PROBLEM TO WORK ON - In the entries that follow, the first line to write out is the one containing "storage bin: none", and the last is the one containing "wastebasket: none [228,453,319,560]". Reproduce that stretch exactly, with nothing before or after it.
Content starts
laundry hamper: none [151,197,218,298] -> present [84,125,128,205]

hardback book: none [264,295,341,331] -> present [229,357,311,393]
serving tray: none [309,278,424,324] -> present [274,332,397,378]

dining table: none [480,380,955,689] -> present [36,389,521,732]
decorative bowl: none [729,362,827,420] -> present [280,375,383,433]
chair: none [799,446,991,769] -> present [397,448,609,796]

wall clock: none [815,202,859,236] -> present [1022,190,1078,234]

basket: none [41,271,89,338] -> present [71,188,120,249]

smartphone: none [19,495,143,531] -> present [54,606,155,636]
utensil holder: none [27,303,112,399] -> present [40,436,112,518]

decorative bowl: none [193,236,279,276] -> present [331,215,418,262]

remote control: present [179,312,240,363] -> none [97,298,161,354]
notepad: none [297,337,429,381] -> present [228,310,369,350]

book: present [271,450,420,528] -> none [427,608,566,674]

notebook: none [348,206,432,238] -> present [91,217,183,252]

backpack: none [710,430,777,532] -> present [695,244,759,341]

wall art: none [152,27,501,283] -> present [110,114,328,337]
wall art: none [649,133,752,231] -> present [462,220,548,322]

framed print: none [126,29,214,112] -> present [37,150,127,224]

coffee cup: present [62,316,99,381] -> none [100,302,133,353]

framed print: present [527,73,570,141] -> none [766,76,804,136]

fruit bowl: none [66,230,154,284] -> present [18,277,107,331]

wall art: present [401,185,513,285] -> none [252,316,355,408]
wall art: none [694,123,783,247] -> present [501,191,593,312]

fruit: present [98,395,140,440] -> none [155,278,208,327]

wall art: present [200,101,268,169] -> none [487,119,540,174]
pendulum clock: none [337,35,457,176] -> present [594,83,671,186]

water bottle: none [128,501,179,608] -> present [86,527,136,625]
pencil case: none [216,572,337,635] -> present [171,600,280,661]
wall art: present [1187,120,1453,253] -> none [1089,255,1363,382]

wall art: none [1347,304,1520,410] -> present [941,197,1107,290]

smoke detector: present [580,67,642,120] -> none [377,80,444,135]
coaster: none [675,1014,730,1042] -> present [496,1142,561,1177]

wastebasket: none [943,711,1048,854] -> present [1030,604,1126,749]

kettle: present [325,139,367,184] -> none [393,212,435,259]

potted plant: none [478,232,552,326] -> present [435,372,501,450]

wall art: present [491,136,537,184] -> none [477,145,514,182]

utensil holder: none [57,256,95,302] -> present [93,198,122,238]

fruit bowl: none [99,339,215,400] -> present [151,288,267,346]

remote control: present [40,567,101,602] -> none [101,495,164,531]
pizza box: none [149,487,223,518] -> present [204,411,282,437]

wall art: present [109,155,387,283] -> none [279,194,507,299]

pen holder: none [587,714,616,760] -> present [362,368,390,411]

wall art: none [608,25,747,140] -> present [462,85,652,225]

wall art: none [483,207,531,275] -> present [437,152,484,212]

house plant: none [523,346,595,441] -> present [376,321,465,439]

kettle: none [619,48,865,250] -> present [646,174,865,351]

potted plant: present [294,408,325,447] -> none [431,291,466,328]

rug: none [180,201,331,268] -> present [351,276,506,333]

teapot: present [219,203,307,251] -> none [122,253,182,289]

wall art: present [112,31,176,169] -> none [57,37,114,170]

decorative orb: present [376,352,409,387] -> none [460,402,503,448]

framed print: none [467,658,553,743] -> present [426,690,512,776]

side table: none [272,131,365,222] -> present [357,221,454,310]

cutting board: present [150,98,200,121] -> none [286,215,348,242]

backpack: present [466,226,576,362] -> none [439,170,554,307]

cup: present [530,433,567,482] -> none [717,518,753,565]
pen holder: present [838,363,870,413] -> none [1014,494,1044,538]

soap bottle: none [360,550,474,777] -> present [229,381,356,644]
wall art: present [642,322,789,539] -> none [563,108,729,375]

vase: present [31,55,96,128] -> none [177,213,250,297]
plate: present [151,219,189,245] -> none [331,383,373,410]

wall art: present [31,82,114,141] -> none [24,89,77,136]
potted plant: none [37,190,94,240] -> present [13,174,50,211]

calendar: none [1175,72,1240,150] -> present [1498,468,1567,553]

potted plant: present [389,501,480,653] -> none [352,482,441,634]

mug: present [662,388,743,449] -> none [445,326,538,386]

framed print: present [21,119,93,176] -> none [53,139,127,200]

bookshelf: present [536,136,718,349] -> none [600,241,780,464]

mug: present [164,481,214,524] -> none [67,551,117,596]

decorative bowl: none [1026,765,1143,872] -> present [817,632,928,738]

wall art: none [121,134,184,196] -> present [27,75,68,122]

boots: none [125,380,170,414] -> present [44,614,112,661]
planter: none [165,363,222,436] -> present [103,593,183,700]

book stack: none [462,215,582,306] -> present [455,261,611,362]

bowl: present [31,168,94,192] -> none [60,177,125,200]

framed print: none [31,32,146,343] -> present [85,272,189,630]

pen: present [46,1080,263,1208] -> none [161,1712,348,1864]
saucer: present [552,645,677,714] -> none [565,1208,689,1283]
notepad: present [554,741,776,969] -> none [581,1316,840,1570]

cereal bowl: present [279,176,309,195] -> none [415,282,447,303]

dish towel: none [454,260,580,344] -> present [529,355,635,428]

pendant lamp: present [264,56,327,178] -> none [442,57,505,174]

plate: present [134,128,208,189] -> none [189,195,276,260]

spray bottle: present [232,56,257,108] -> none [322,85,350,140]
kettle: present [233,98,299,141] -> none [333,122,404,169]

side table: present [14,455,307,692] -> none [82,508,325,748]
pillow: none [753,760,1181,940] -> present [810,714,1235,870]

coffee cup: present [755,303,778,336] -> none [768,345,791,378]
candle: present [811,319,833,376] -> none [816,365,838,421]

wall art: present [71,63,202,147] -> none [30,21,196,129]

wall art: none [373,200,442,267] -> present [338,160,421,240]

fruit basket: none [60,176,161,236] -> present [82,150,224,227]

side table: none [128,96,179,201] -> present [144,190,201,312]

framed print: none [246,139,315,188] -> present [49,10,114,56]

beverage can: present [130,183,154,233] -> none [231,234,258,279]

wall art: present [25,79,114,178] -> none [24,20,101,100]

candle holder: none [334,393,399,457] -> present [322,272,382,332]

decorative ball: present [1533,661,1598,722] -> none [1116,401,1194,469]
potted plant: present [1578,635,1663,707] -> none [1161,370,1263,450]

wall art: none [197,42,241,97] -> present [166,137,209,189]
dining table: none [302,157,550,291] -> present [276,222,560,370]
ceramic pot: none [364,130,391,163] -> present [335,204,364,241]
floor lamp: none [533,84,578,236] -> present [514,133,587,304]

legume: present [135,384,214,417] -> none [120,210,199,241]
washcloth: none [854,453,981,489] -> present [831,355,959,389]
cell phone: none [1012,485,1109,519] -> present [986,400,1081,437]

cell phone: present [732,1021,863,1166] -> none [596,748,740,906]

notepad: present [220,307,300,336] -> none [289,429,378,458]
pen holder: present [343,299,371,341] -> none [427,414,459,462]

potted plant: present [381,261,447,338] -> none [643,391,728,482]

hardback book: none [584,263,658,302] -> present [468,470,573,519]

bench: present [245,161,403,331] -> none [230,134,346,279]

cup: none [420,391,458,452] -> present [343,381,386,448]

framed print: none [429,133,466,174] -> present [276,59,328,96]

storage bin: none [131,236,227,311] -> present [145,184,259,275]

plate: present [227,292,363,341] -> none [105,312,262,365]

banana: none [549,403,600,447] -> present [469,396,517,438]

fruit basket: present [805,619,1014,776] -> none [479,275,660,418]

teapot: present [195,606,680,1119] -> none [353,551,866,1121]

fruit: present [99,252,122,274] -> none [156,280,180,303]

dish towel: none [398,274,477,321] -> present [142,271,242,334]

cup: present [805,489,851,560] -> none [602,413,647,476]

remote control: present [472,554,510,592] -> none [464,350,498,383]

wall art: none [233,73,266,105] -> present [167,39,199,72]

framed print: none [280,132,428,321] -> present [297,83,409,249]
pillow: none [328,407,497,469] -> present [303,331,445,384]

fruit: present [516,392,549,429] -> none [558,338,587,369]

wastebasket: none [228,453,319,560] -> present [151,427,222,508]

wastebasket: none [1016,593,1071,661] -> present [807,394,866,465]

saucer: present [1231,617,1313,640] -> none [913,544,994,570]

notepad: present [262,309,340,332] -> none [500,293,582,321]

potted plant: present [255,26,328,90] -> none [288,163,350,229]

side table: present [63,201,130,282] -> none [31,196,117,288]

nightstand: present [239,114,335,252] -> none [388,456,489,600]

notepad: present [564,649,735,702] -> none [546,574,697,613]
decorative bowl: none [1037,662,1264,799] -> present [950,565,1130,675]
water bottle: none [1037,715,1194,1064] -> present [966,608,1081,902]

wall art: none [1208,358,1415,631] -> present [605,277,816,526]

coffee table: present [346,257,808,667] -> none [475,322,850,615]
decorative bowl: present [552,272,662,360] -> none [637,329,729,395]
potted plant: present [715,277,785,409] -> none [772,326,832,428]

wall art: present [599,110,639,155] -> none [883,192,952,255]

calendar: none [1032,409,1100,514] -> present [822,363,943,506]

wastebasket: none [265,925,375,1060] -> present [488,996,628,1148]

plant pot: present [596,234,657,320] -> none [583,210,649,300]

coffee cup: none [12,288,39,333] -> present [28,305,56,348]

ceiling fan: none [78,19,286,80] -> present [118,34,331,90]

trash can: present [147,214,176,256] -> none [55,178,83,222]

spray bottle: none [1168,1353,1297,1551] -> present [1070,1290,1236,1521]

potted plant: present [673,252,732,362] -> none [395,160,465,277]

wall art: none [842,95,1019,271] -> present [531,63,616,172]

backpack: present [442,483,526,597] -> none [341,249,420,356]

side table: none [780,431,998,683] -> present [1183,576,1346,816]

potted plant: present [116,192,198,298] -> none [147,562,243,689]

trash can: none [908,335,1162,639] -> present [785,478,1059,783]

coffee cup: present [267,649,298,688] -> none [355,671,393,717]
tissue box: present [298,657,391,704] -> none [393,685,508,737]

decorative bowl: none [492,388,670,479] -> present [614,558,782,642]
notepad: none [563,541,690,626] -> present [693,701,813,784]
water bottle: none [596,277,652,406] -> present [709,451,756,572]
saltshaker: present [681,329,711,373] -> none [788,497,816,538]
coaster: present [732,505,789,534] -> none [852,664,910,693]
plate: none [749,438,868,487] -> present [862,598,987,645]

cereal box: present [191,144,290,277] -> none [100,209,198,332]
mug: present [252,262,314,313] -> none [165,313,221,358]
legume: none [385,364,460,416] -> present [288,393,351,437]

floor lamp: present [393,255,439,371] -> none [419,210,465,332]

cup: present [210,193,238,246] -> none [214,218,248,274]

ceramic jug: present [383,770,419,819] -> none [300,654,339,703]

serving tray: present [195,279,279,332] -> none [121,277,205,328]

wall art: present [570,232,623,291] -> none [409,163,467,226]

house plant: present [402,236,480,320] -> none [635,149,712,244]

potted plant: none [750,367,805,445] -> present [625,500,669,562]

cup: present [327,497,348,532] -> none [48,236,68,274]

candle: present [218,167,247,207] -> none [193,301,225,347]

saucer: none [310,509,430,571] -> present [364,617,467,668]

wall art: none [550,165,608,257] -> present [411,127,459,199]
Content ends
SOLUTION TO THE EXERCISE -
storage bin: none [131,236,227,311] -> present [145,184,259,275]

plate: present [227,292,363,341] -> none [105,312,262,365]

banana: none [549,403,600,447] -> present [469,396,517,438]

fruit basket: present [805,619,1014,776] -> none [479,275,660,418]

teapot: present [195,606,680,1119] -> none [353,551,866,1121]

fruit: present [99,252,122,274] -> none [156,280,180,303]

dish towel: none [398,274,477,321] -> present [142,271,242,334]

cup: present [805,489,851,560] -> none [602,413,647,476]

remote control: present [472,554,510,592] -> none [464,350,498,383]

wall art: none [233,73,266,105] -> present [167,39,199,72]

framed print: none [280,132,428,321] -> present [297,83,409,249]
pillow: none [328,407,497,469] -> present [303,331,445,384]

fruit: present [516,392,549,429] -> none [558,338,587,369]

wastebasket: none [228,453,319,560] -> present [151,427,222,508]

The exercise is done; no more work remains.